Hanjin Cargo Owners Say Bid to Unload Vessels Isn’t Working

(Bloomberg) -- Bankrupt Hanjin Shipping Co.’s efforts to unload vessels in the U.S. while it goes through bankruptcy in South Korea are meeting with complaints from cargo owners and from the companies that service and equip its fleet.

U.S. Bankruptcy Judge John K. Sherwood last week issued an order that was supposed to facilitate the unloading, but Thursday in his Newark, New Jersey, courtroom, lawyers described chaos and uncertainty at the docks and told him the confusion could pose a threat to American businesses.

“It’s not working,” said Alan Brody, a lawyer for Yamaha Corp. and Americo Group Inc. He said there was a lack of information and protocol to unload ships even as the “do or die” Christmas shopping season approaches.

Lawyers said Hanjin was asking to be paid in cash for the release of goods, or even to be paid twice. One said cargo was dropped at a port that hadn’t been agreed upon and retrieving it would cost more than the goods themselves. 

“This could absolutely destroy American businesses,” Brody said. “We’re not just talking about millions, we’re talking about billions of merchandise. And if we can’t get it to retailers they’re going to look to other suppliers.” 

Yamaha of America, an affiliate of the Japanese manufacturer, has filed to take part in the case but hasn’t described what cargo it has on Hanjin ships.

Service, Supplies

There’s also confusion over how suppliers of fuel, equipment and services to the Hanjin vessels are being paid, but the judge rebuffed an attempt to invoke maritime law to seize the ships until the matter is sorted out. 

The suppliers say maritime liens give them the right to arrest ships or force Hanjin to post a bond ensuring payment. The group includes Glencore, World Fuel Services, OceanConnect Marine, McAllister Towing & Transportation, Moran Towing and Textainer, which leases Hanjin more than 20,000 containers.

The judge’s prior ruling, which gave ships the right to unload in U.S. ports without being seized, was “contrary not only to black-letter U.S. maritime law -- but to Korean maritime law as well,” in part because Hanjin only charters the vessels and doesn’t own them, the group said in court filings.

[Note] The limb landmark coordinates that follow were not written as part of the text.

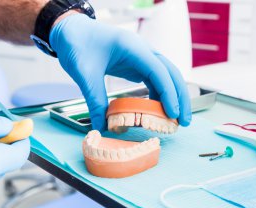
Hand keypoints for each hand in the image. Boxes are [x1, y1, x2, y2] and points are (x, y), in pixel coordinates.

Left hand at [50, 14, 191, 130]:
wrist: (71, 32)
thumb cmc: (77, 44)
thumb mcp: (84, 73)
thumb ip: (95, 100)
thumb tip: (101, 128)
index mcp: (133, 47)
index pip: (158, 71)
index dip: (168, 93)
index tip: (173, 114)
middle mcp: (142, 51)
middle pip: (171, 73)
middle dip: (180, 97)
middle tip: (184, 121)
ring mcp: (141, 57)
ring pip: (165, 77)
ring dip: (173, 97)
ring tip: (174, 120)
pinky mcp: (136, 65)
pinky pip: (154, 80)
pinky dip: (159, 95)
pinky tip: (156, 110)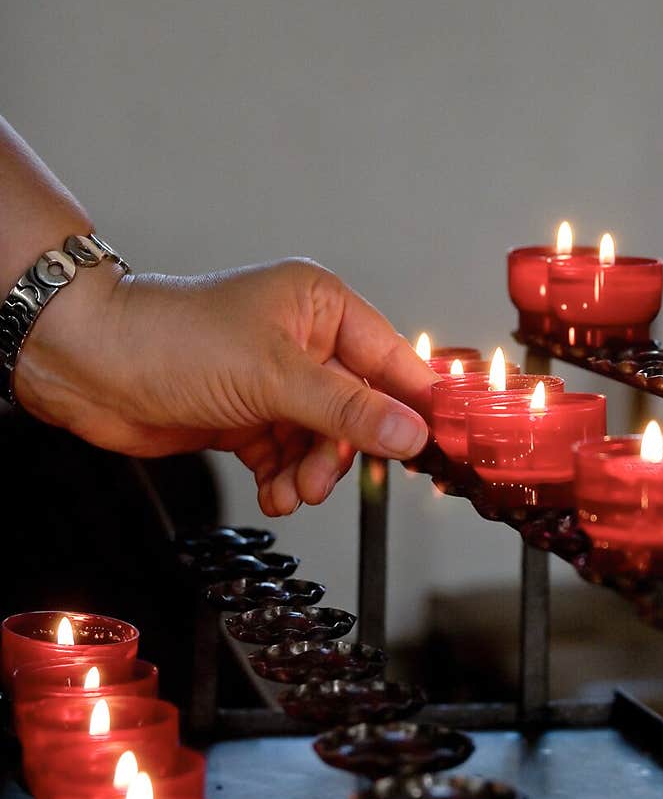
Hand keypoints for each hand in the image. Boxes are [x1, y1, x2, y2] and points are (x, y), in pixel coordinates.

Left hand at [14, 257, 434, 514]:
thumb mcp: (275, 377)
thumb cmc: (173, 339)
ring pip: (322, 441)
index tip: (434, 446)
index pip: (391, 358)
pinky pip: (288, 456)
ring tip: (291, 490)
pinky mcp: (247, 415)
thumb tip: (410, 434)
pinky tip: (273, 492)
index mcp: (321, 306)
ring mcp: (274, 380)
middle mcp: (303, 340)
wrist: (92, 367)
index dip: (412, 404)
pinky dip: (284, 479)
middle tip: (324, 478)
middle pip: (358, 409)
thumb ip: (348, 410)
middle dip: (341, 451)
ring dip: (310, 473)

Sherwood set another status conference for next week, to let the case “breathe” and give time for some of the issues to work themselves out.

Ilana Volkov, a lawyer for Hanjin, updated the U.S. judge on proceedings in South Korea, where the company sought court protection last month. She said that due to a national holiday that began Tuesday and goes until Sunday, little has happened there. She also said it isn’t clear whether the 13 or 14 Hanjin ships that were bound for the U.S. all contain cargo or were on their way to pick up goods.

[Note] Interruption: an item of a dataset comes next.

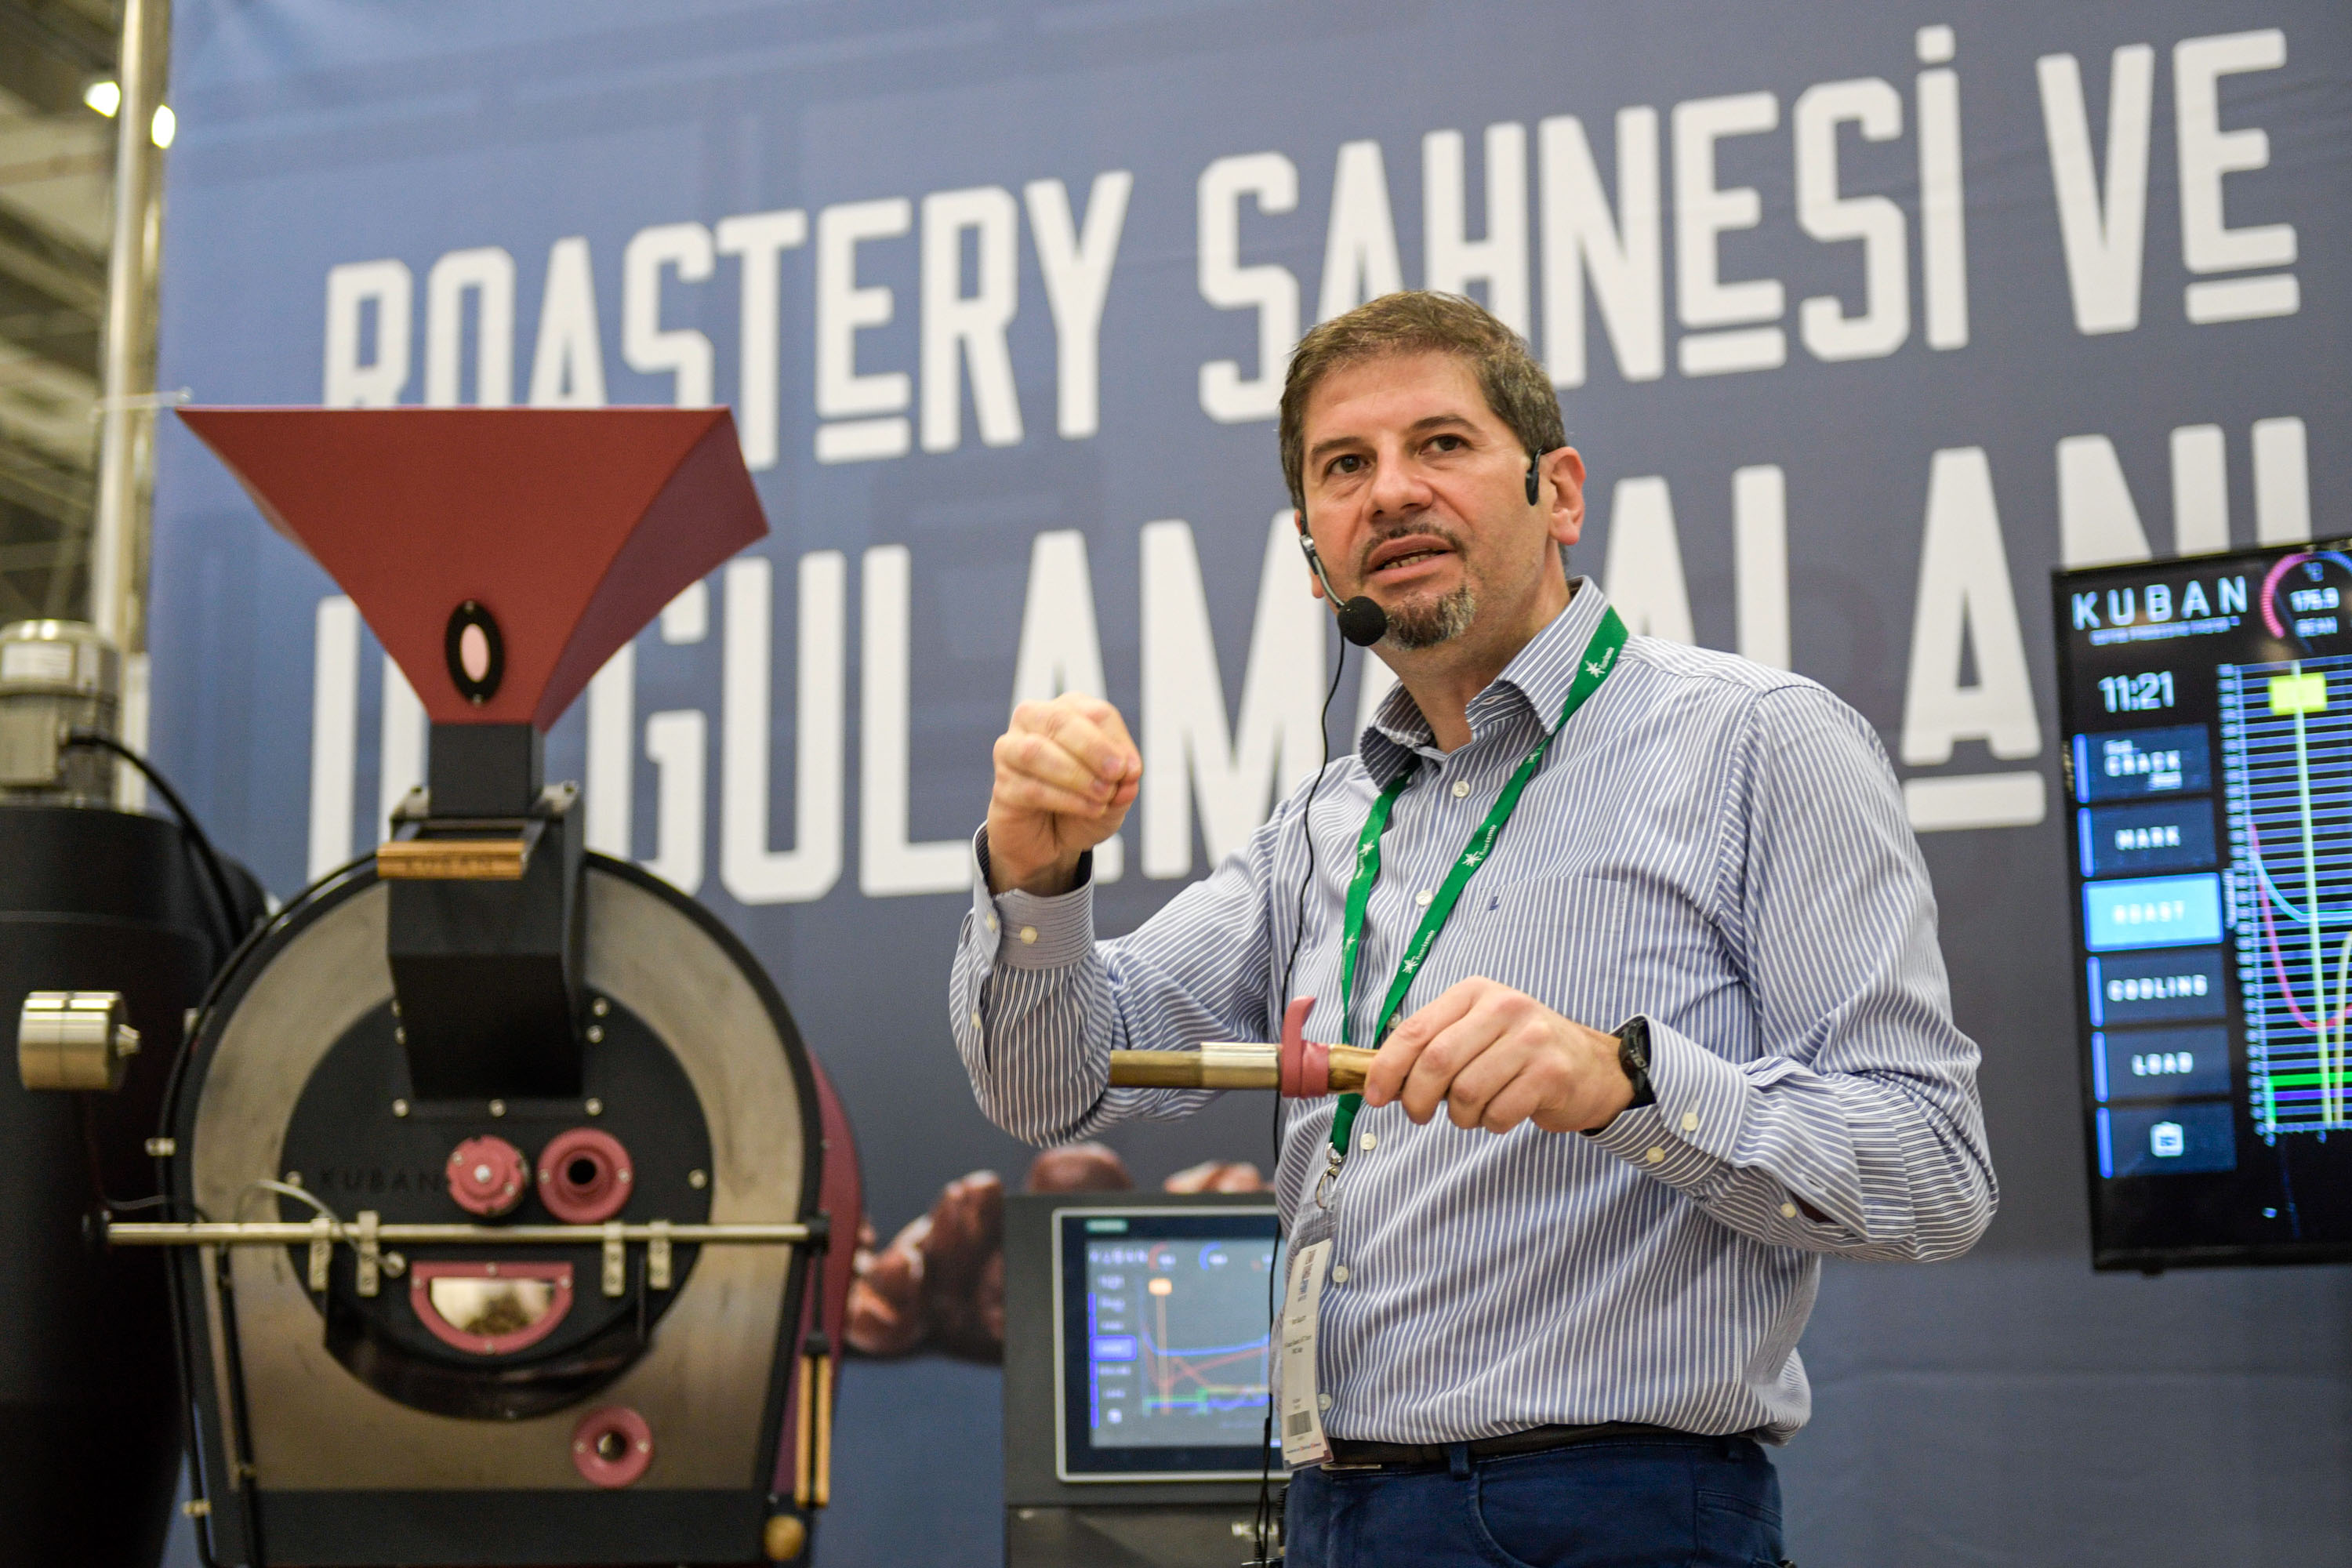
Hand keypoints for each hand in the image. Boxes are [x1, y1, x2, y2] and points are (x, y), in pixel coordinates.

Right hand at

Sherwood asked whether there will be an orderly liquidation, sale or reorganization of the company.

“There are a lot of balls up in the air, a lot of ships all over the world,” Volkov responded. “There’s really no clear visibility quite yet as to what will happen for this business.”

The case is Hanjin Shipping Co. Ltd., 16-27041, U.S. Bankruptcy Court, District of New Jersey (Newark).